Podcast on lawyers and modern technology //Professional Responsibility Blog


Professional Responsibility Blog: Podcast on lawyers and modern technology
by Prof. Alberto Bernabe
The Legal Talk Network has a new podcast on lawyers and modern technology. The audio is here on soundcloud.

Here is the description of the program:

As we’ve heard time and time again, many lawyers are averse to becoming knowledgeable about modern technology. Older attorneys often do not want to learn a computer-based management tool and feel as though they can hire someone to manage the security and encryption of their sensitive information. Often, even having a young lawyer in the firm can seem like a solution since they will most likely have grown up with a certain level of technology knowledge. But none of these are valid excuses to a proper level of technological education. The luddite lawyers need to face the ethical implications of their ignorance.
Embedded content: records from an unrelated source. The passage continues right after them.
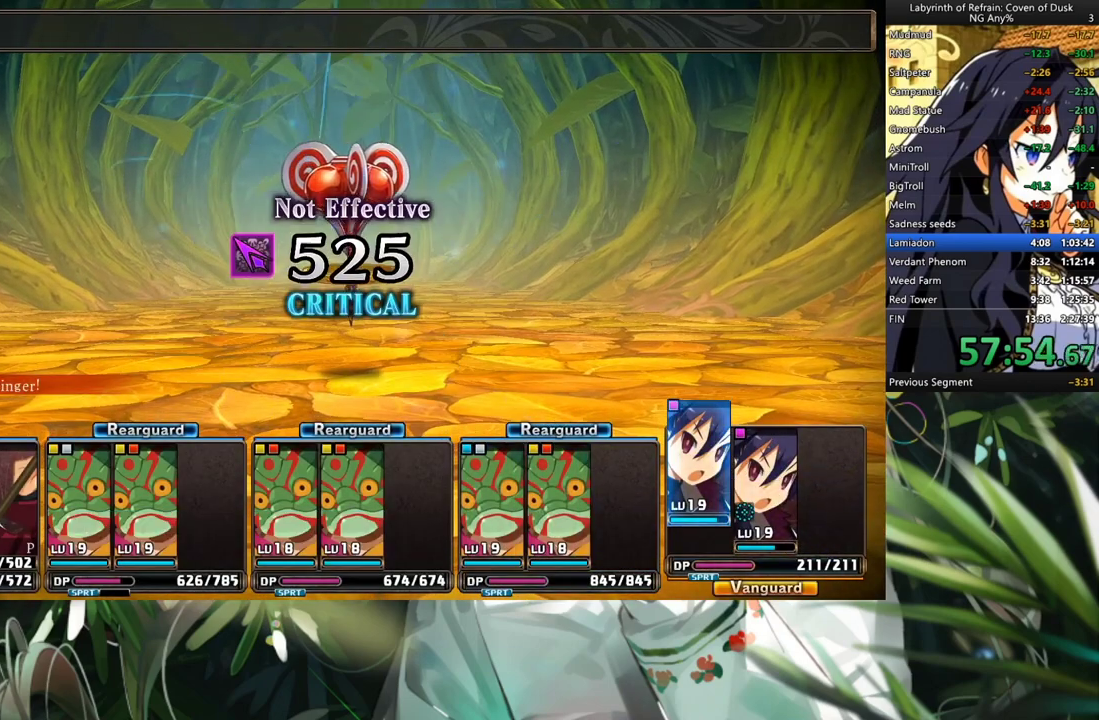
{"buttons": ["R1"], "left_stick": "center", "right_stick": "center", "events": []}
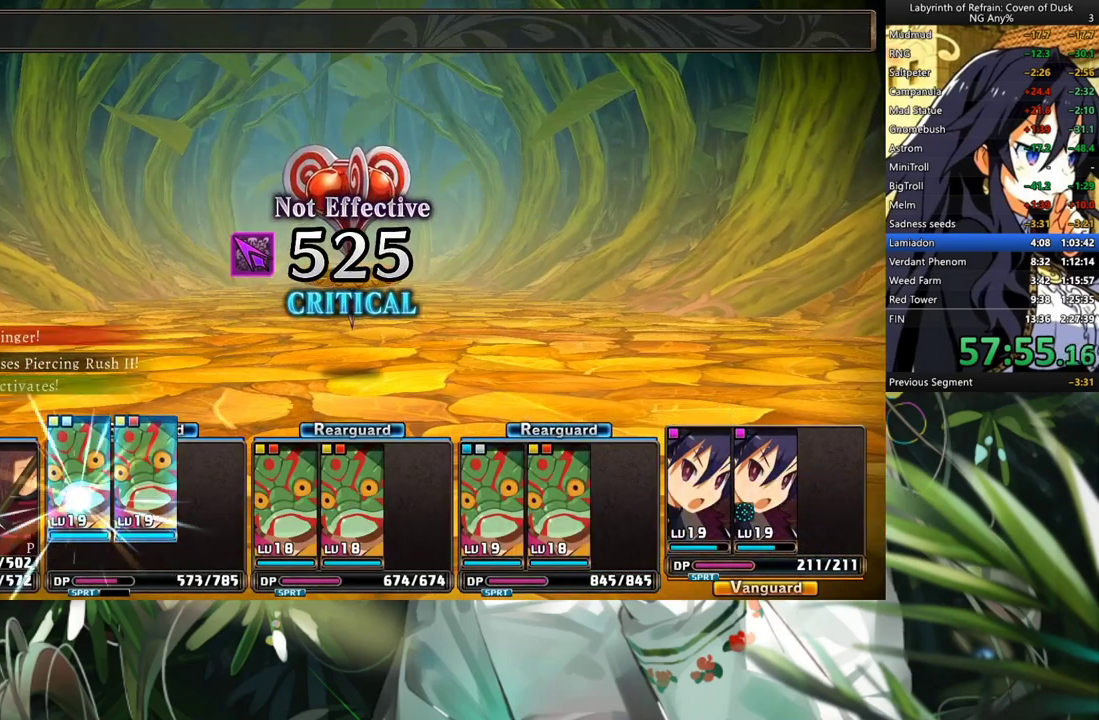
{"buttons": ["R1"], "left_stick": "center", "right_stick": "center", "events": []}
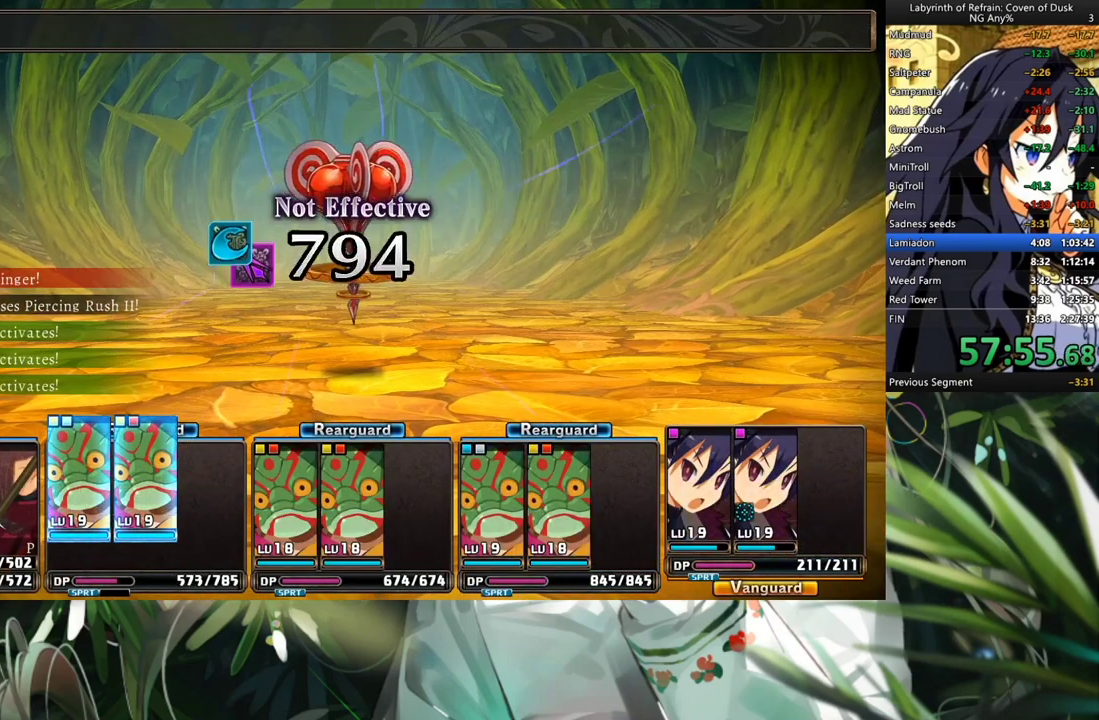
{"buttons": ["R1"], "left_stick": "center", "right_stick": "center", "events": []}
In this episode of The Digital Edge, Sharon Nelson and Jim Calloway interview lawyer and legal technology blogger Sam Glover about when technology became an issue for attorneys, how they can get in trouble due to ignorance, and what all attorneys need to know about hackers, cloud services, and the resulting ethical duties. First, Glover explains that lawyers are getting into trouble in the courtroom by not knowing about how technologies like Twitter work... Concerning cyber security, Glover discusses the many reasons lawyers cannot simply outsource technology knowledge. ... Simply put, you cannot avoid technology as a lawyer anymore. There are courses, blogs, webinars, books, and many other ways to become educated about legal technology.